### Exercise material:

____

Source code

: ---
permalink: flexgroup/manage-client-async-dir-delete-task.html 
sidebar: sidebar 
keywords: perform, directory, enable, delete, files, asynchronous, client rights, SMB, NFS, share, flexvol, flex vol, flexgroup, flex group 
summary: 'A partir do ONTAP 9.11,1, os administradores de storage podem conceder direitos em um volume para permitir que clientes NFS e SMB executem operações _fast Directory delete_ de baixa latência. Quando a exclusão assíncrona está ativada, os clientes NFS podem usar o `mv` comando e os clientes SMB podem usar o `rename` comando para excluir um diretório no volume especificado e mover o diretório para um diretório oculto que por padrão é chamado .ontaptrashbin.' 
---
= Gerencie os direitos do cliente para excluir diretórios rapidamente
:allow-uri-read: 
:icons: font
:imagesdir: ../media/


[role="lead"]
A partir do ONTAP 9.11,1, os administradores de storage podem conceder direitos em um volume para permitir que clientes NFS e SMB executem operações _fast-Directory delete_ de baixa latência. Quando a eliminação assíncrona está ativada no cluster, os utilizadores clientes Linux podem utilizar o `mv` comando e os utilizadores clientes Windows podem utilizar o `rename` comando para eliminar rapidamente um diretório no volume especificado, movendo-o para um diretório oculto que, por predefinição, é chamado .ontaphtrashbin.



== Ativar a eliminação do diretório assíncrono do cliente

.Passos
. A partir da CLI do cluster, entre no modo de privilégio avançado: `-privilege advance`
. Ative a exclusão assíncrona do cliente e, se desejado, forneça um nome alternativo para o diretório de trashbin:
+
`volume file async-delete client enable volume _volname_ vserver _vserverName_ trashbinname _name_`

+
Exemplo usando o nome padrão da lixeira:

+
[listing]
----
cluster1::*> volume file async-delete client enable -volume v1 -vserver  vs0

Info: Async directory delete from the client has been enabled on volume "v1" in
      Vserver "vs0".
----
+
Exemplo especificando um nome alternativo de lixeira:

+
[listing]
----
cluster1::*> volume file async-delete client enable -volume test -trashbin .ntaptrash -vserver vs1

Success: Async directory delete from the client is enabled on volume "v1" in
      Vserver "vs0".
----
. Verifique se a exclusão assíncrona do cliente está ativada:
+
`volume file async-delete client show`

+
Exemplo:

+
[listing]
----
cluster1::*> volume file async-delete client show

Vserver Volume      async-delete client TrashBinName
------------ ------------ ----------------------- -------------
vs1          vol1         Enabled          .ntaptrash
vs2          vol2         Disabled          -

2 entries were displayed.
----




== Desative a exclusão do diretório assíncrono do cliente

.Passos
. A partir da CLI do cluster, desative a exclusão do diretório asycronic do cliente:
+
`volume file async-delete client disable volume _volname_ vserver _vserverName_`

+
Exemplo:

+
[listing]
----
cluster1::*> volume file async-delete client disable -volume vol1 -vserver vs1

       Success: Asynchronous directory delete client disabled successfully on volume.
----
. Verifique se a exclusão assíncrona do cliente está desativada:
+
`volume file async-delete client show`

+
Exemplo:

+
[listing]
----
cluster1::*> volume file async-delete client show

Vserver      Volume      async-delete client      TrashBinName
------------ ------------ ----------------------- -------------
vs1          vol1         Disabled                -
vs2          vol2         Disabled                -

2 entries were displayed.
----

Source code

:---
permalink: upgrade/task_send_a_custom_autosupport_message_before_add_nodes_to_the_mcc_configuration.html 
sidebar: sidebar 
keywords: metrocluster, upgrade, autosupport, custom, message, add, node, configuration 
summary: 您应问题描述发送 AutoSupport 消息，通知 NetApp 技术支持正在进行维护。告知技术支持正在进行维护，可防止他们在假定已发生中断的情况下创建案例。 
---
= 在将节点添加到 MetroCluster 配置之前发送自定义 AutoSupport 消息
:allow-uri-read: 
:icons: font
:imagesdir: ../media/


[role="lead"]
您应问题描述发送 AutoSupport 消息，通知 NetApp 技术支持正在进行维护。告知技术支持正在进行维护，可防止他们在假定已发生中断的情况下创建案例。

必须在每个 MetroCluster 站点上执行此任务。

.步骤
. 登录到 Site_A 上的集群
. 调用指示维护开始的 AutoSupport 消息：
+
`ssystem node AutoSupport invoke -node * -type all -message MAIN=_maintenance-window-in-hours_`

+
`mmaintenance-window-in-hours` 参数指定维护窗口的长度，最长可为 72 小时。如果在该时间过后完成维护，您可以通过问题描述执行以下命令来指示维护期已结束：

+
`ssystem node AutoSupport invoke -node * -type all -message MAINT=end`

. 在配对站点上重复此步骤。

____

### Exercise aim:
Search the data above for the word "flexgroup". Copy each line it is in.

### Answer to this exercise:
permalink: flexgroup/manage-client-async-dir-delete-task.html 
keywords: perform, directory, enable, delete, files, asynchronous, client rights, SMB, NFS, share, flexvol, flex vol, flexgroup, flex group 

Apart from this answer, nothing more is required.